James W. Pennington: Tell both sides of Charleston gun law story
Having just read the Daily Mail’s March 18 article regarding the City of Charleston rescinding its gun ordinances, there are some statements that cannot go unchallenged.
First, to regularly repeat the mantra that has been used by the mayor and your newspaper that drug dealers were coming to Charleston selling their drugs and buying guns out of the trunks of cars along Charleston streets is irresponsible.
To use the quote that ordinances passed by city council in 1993 has, “Since that time, city officials have maintained that the gun sales law has eliminated the ‘drugs-for-guns’ trade in the city,” is questionable. To my knowledge, neither the Charleston Daily mail, Charleston Gazette, Charleston Police Department nor the mayor has produced one photograph or video documenting this claim.
Secondly, Charleston City Council, at the insistence of Mayor Jones, has rescinded its gun ordinances as a bargaining chip to convince the governor to veto SB 317.

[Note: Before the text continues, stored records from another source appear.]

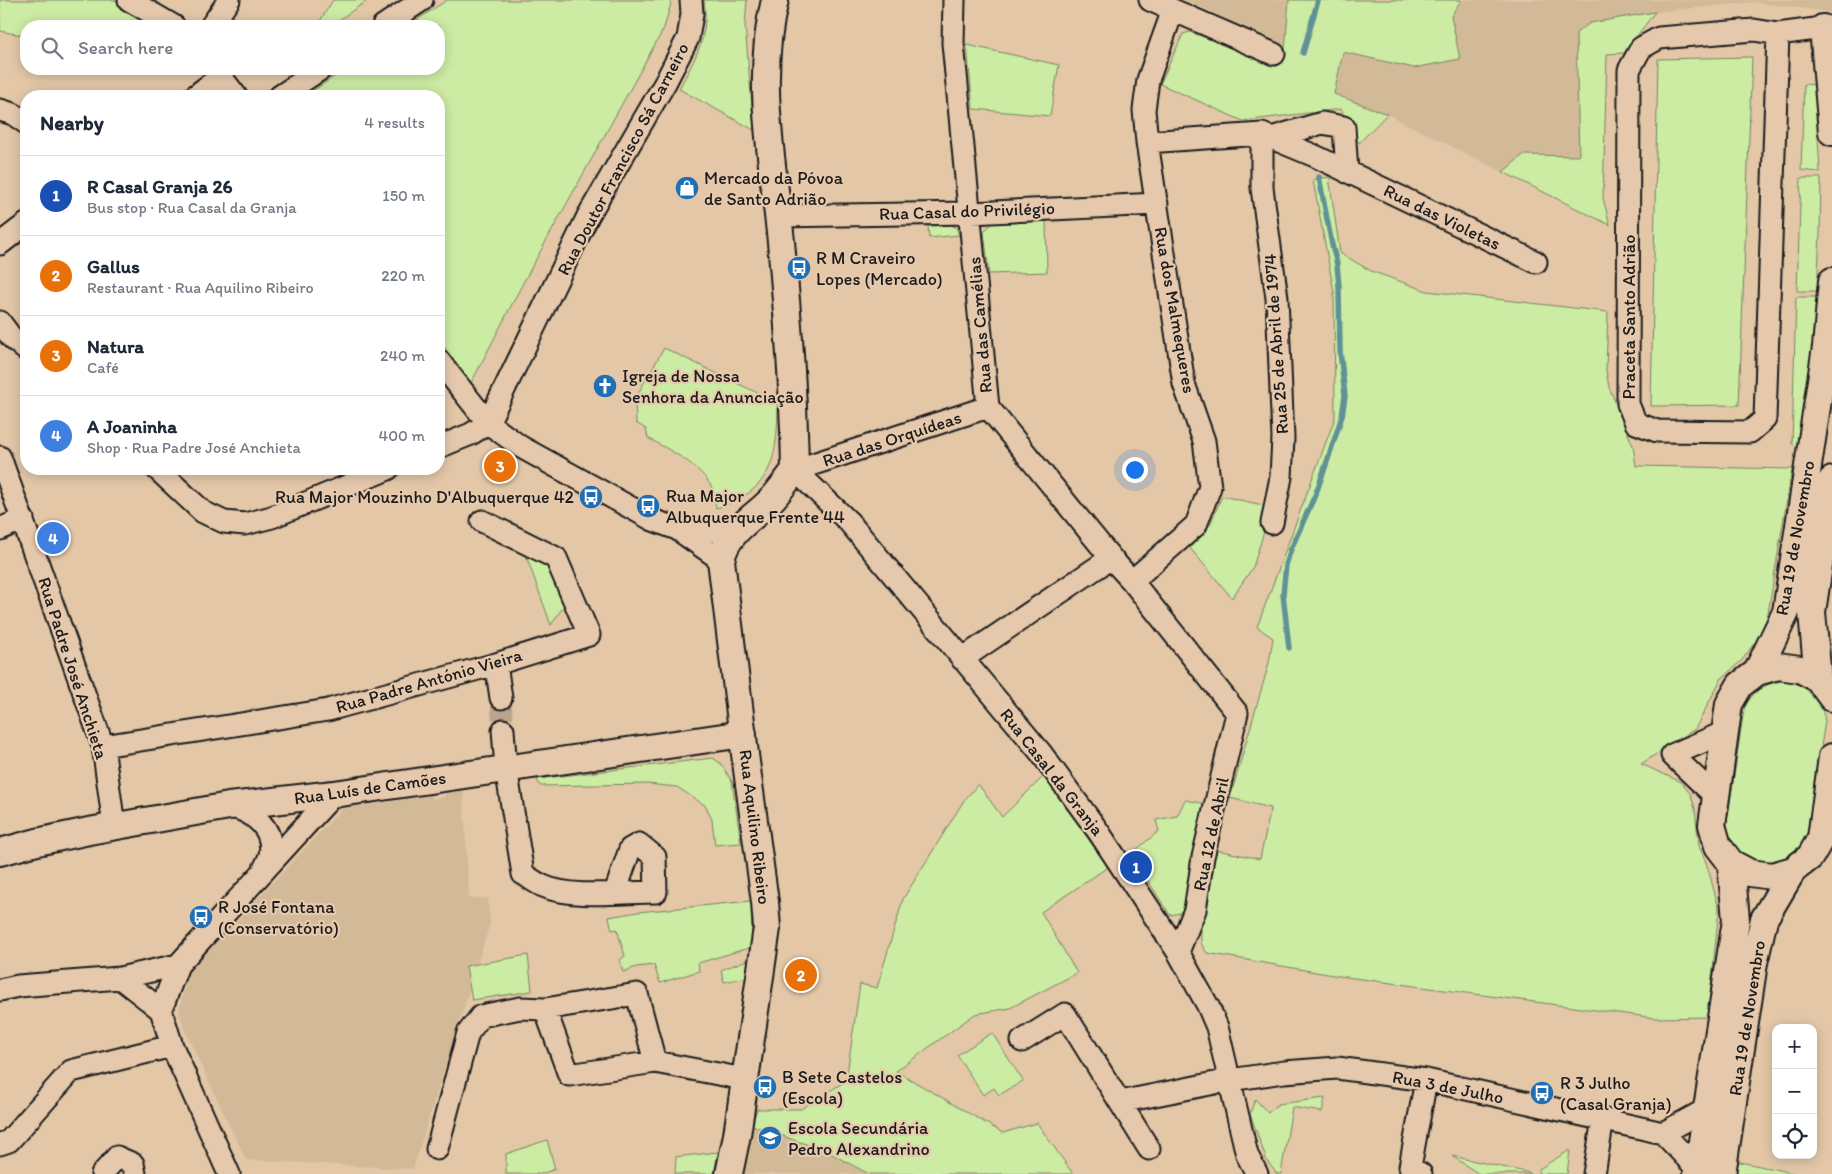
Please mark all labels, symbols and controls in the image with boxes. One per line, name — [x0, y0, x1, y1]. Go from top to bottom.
search box — [20, 20, 445, 75]
icon: search — [38, 34, 66, 62]
text: Search here — [78, 36, 173, 59]
street label: Rua Doutor Francisco Sá Carneiro — [552, 39, 694, 279]
text: Nearby — [40, 110, 104, 135]
text: 4 results — [364, 113, 425, 132]
place label: Mercado da Póvoa de Santo Adrião — [704, 167, 844, 210]
text: R Casal Granja 26 — [87, 175, 232, 198]
shop icon: Mercado da Póvoa de Santo Adrião — [674, 175, 700, 201]
street label: Rua das Violetas — [1380, 179, 1504, 255]
text: 1 — [52, 186, 60, 205]
text: 150 m — [382, 186, 425, 205]
street label: Rua Casal do Privilégio — [879, 197, 1055, 225]
text: Bus stop · Rua Casal da Granja — [87, 198, 297, 217]
street label: Rua dos Malmequeres — [1150, 225, 1200, 395]
street label: Praceta Santo Adrião — [1618, 235, 1640, 399]
place label: R M Craveiro Lopes (Mercado) — [816, 247, 943, 290]
street label: Rua 25 de Abril de 1974 — [1259, 253, 1293, 435]
text: Gallus — [87, 255, 140, 278]
bus stop icon: R M Craveiro Lopes (Mercado) — [786, 255, 812, 281]
street label: Rua das Camélias — [963, 256, 997, 394]
text: 2 — [52, 266, 60, 285]
text: 220 m — [381, 266, 425, 285]
text: Restaurant · Rua Aquilino Ribeiro — [87, 278, 314, 297]
text: Natura — [87, 335, 144, 358]
text: 3 — [52, 346, 60, 365]
text: 240 m — [380, 346, 425, 365]
text: Café — [87, 358, 119, 377]
place label: Igreja de Nossa Senhora da Anunciação — [622, 365, 804, 408]
church icon: Igreja de Nossa Senhora da Anunciação — [592, 373, 618, 399]
street label: Rua das Orquídeas — [820, 406, 964, 472]
text: A Joaninha — [87, 415, 177, 438]
text: 4 — [51, 426, 61, 445]
text: 400 m — [379, 426, 425, 445]
text: Shop · Rua Padre José Anchieta — [87, 438, 301, 457]
pin: 3 — [484, 447, 516, 485]
your location — [1122, 457, 1148, 483]
street label: Rua 19 de Novembro — [1771, 459, 1819, 617]
bus stop icon: Rua Major Mouzinho D'Albuquerque 42 — [578, 484, 604, 510]
place label: Rua Major Albuquerque Frente 44 — [666, 485, 845, 528]
place label: Rua Major Mouzinho D'Albuquerque 42 — [275, 486, 575, 508]
bus stop icon: Rua Major Albuquerque Frente 44 — [635, 493, 661, 519]
pin: 4 — [37, 519, 69, 557]
street label: Rua Padre José Anchieta — [33, 574, 113, 762]
street label: Rua Padre António Vieira — [333, 644, 525, 718]
street label: Rua Casal da Granja — [995, 704, 1109, 841]
street label: Rua Aquilino Ribeiro — [735, 748, 775, 906]
street label: Rua Luís de Camões — [293, 766, 447, 810]
street label: Rua 12 de Abril — [1188, 775, 1234, 893]
pin: 1 — [1120, 848, 1152, 886]
place label: R José Fontana (Conservatório) — [218, 896, 339, 939]
bus stop icon: R José Fontana (Conservatório) — [188, 904, 214, 930]
street label: Rua 19 de Novembro — [1724, 939, 1770, 1097]
pin: 2 — [785, 956, 817, 994]
map controls — [1772, 1024, 1817, 1159]
button: + — [1772, 1024, 1817, 1069]
street label: Rua 3 de Julho — [1391, 1065, 1505, 1109]
place label: B Sete Castelos (Escola) — [782, 1066, 902, 1109]
button: − — [1772, 1069, 1817, 1114]
place label: R 3 Julho (Casal Granja) — [1560, 1072, 1672, 1115]
bus stop icon: B Sete Castelos (Escola) — [752, 1074, 778, 1100]
bus stop icon: R 3 Julho (Casal Granja) — [1529, 1080, 1555, 1106]
button: locate — [1772, 1114, 1817, 1159]
place label: Escola Secundária Pedro Alexandrino — [788, 1117, 930, 1160]
school or university icon: Escola Secundária Pedro Alexandrino — [757, 1125, 783, 1151]

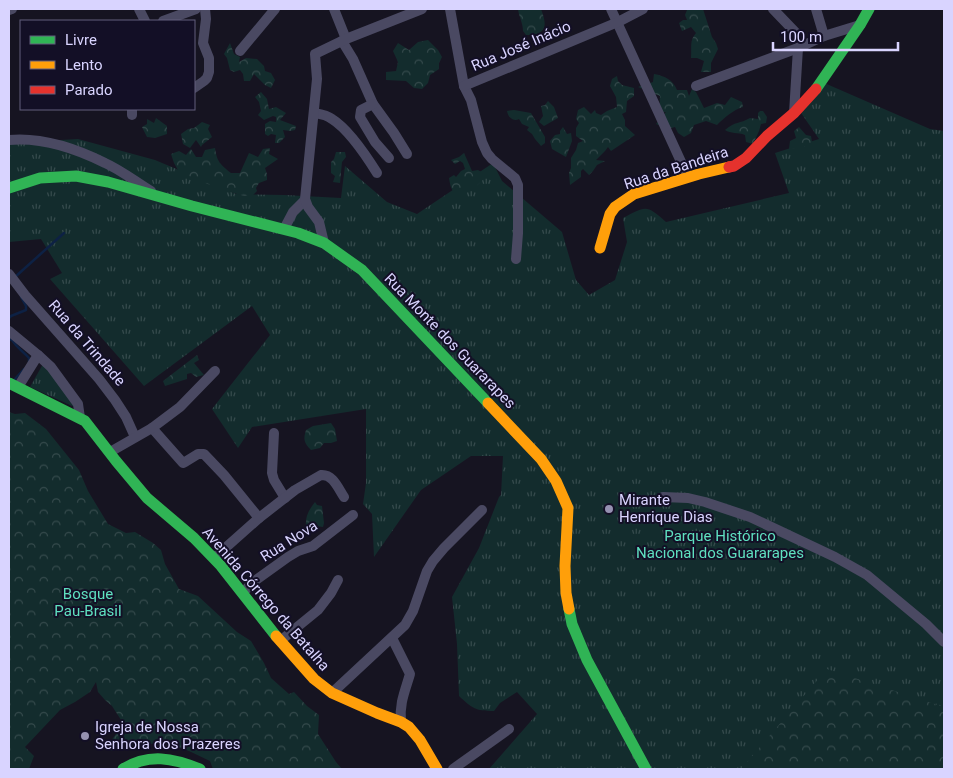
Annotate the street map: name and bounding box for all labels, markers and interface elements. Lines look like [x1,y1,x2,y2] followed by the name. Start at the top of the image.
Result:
[469,17,573,75] street label: Rua José Inácio
[20,20,195,110] legend
[773,20,898,52] scale bar
[780,28,822,46] text: 100 m
[65,31,97,49] text: Livre
[65,56,103,74] text: Lento
[65,81,113,99] text: Parado
[622,143,730,193] street label: Rua da Bandeira
[381,270,519,412] street label: Rua Monte dos Guararapes
[45,296,129,390] street label: Rua da Trindade
[619,491,713,526] place label: Mirante Henrique Dias
[603,503,615,515] marker: Mirante Henrique Dias
[257,516,321,566] street label: Rua Nova
[199,523,333,675] street label: Avenida Córrego da Batalha
[636,527,804,562] park label: Parque Histórico Nacional dos Guararapes
[54,585,122,620] park label: Bosque Pau-Brasil
[95,718,240,753] place label: Igreja de Nossa Senhora dos Prazeres
[79,730,91,742] marker: Igreja de Nossa Senhora dos Prazeres

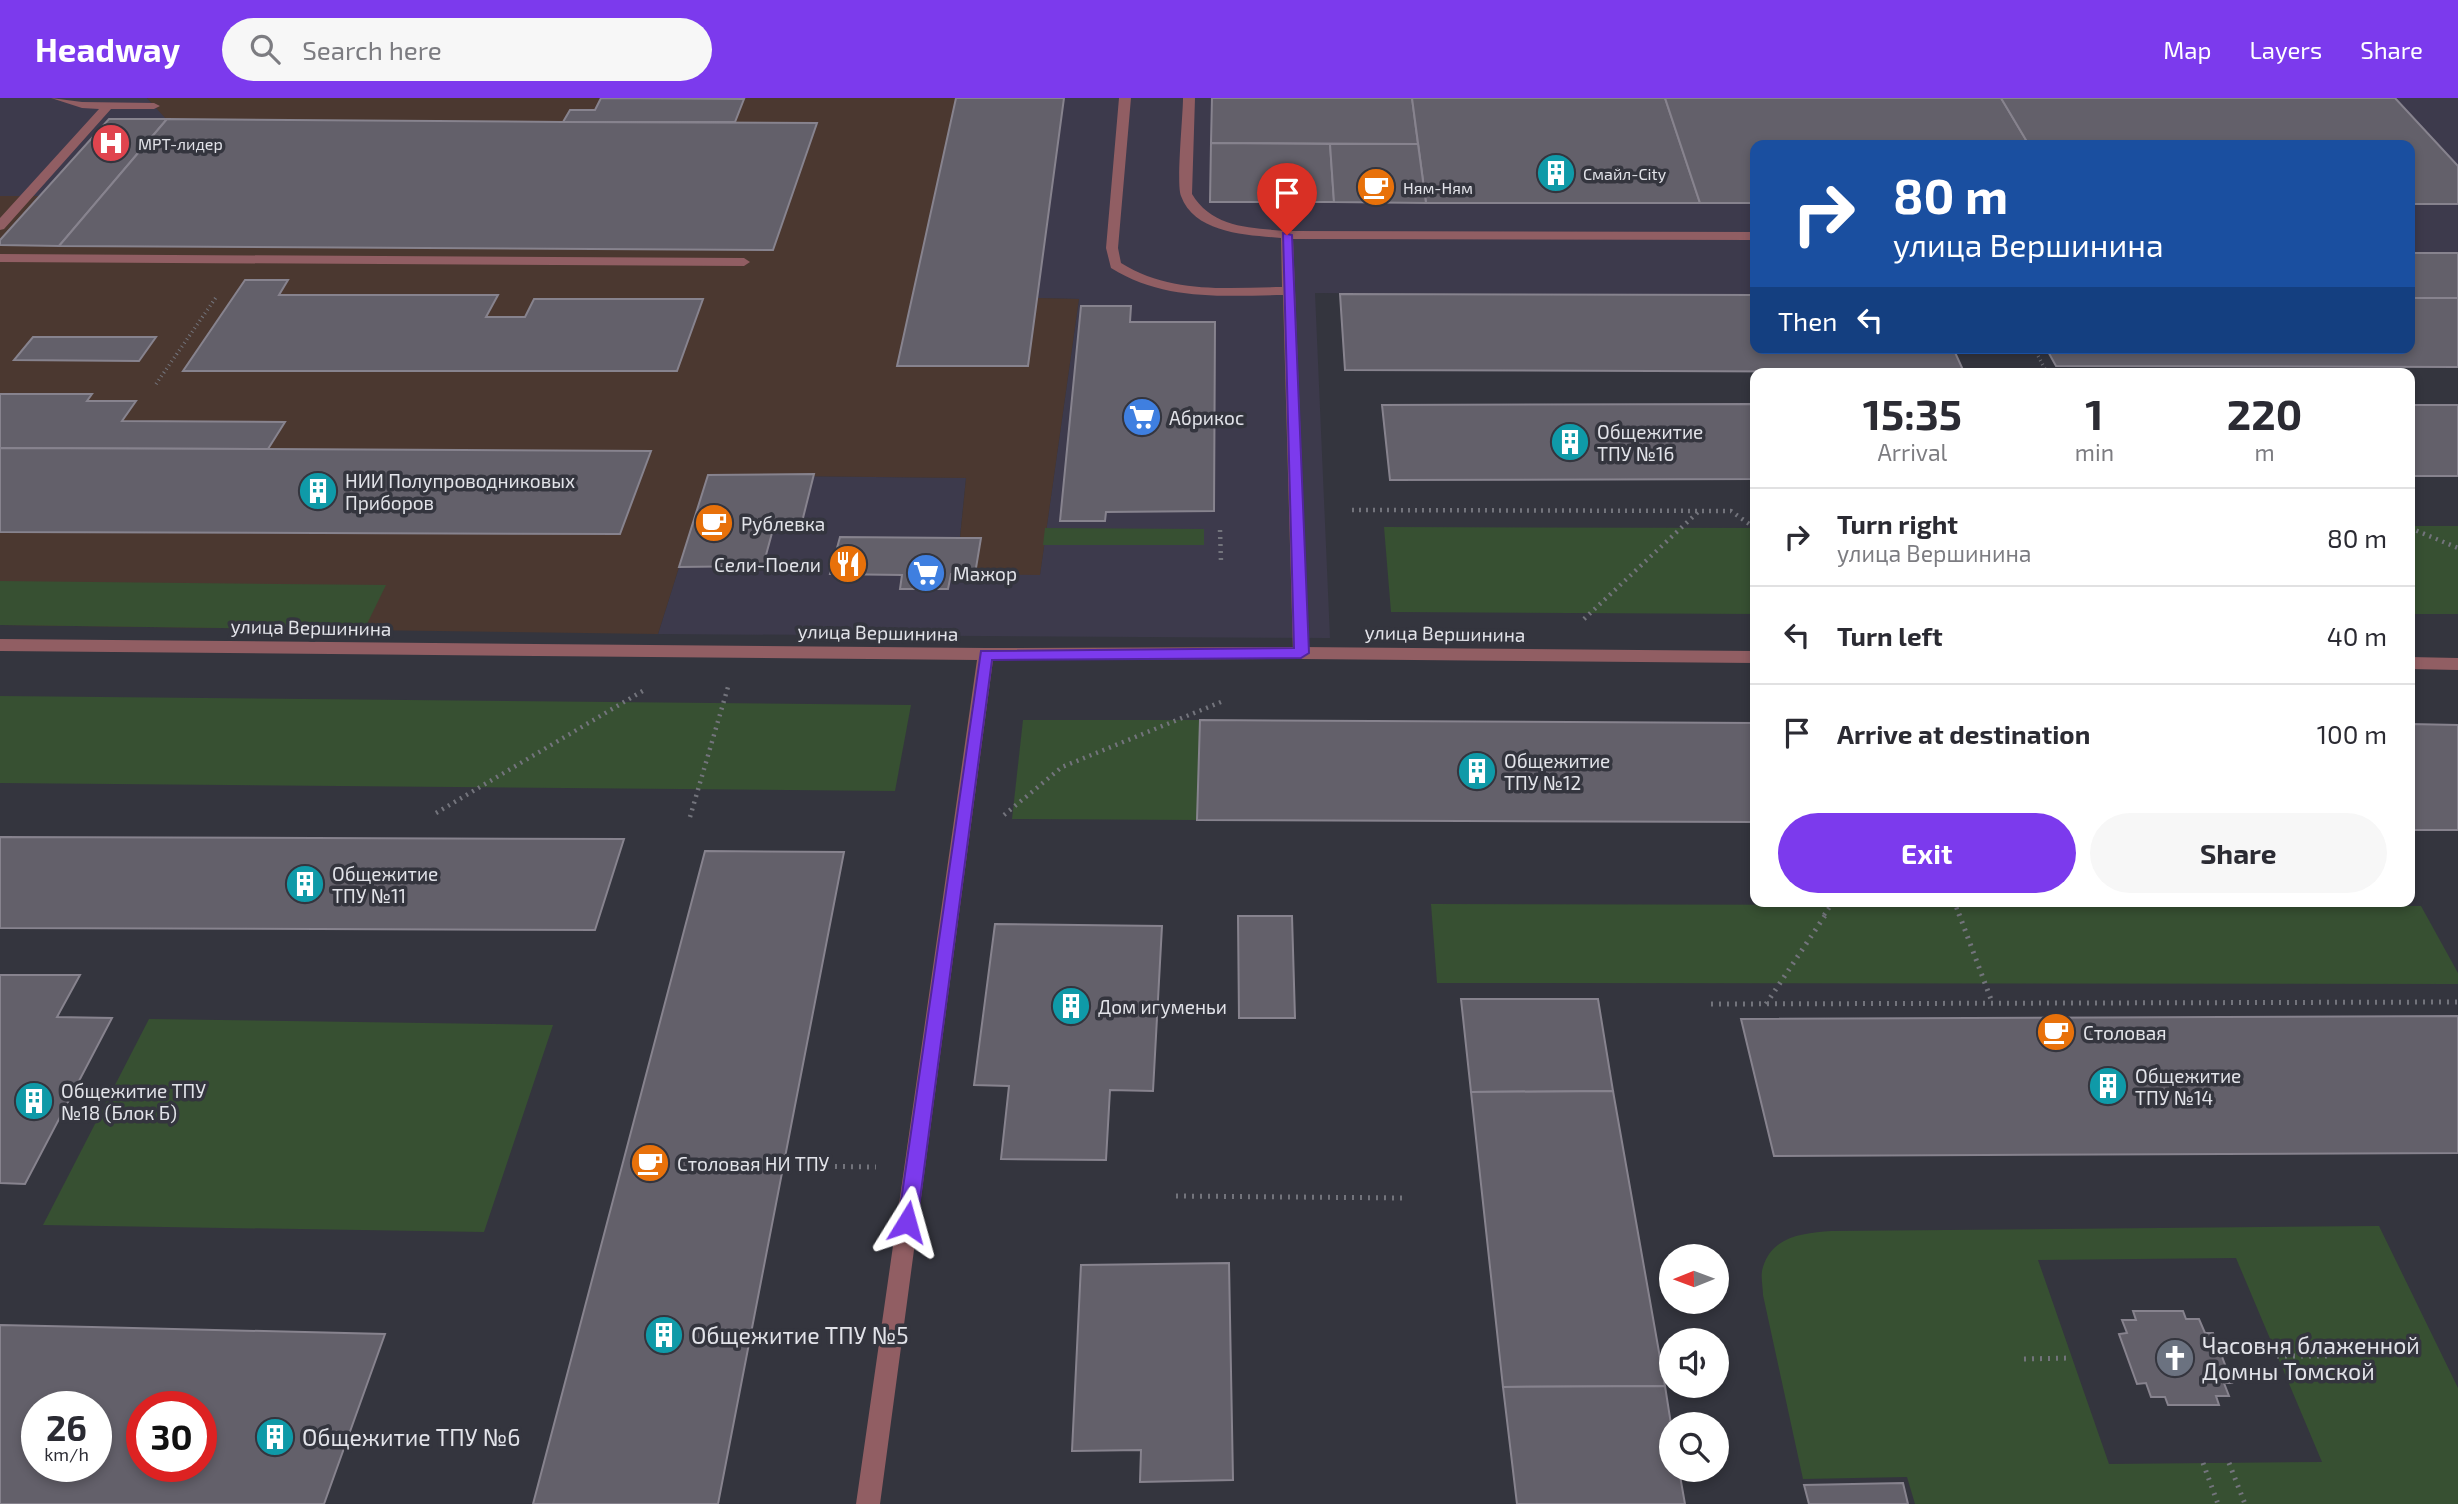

In reality, following the 2013 legislative session, under the home rule law, the city was mandated to rescind its gun ordinances. Not only did the mayor refuse, he thumbed his nose at the law.
Then, during the 2014 legislative session, the people spoke through their elected representatives and with a resounding statement by their votes, West Virginia will not have a hodge-podge of ordinances throughout the state that law-abiding citizens could not possibly know or follow.
This begs the question were these municipalities planning on stopping travelers at each city or small-town border and hand out a copy of their respective ordinances?
After 20 years of hodge-podge gun ordinances obviously, there was no plan to do so.
Further, by passing SB 317, the Legislature also mandated that establishing firearms laws in West Virginia rests solely with the state; were it should. It is very amusing that Mayor Jones is using the proverbial stick and carrot approach toward the governor.
In other words, if you do not veto SB 317, we will sue the state. The mayor needs to understand that is an empty threat because he has nothing to bargain with and his stick and carrot or olive branch approaches are academic. Under SB 317, Charleston rescinding its gun ordinance is moot.
Third, the West Virginia media, which includes both Charleston newspapers, state television stations and the State Journal, provide Mayor Jones and at times, Councilman Thomas Lane, a platform to rail against SB 317, complete with props used by the mayor and an anecdotal and ridiculous article by Councilman Lane suggesting that city lifeguards be taught how to shoot.
It is evident that the media raises its collective hackles at the mere suggestion that its First Amendment rights may be somehow threatened yet, it is somehow acceptable to trample on citizens’ Second Amendment rights, while protecting the First Amendment?
Last, no matter which side one is on regarding this gun ordinance debate, it is very discouraging that the state media, including your newspaper, does not offer an opportunity to voice the other side of this issue.
The majority of people that read your newspaper and utilize other forms of the media do so to be well-informed, however, it is difficult to be well-informed when one side of an issue is given carte blanche to repeatedly espouse their position while the other side is not afforded the same opportunity or is completely ignored.
It is suggested that in an effort to correct this omission, the West Virginia Citizens Defense League be invited to present the other side of this issue and as has been the case with Mayor Jones, on the front page.
Pennington is president of Brassmasters, an NRA, Civilian Marksmanship Program and West Virginia State Rifle & Pistol Association affiliated club.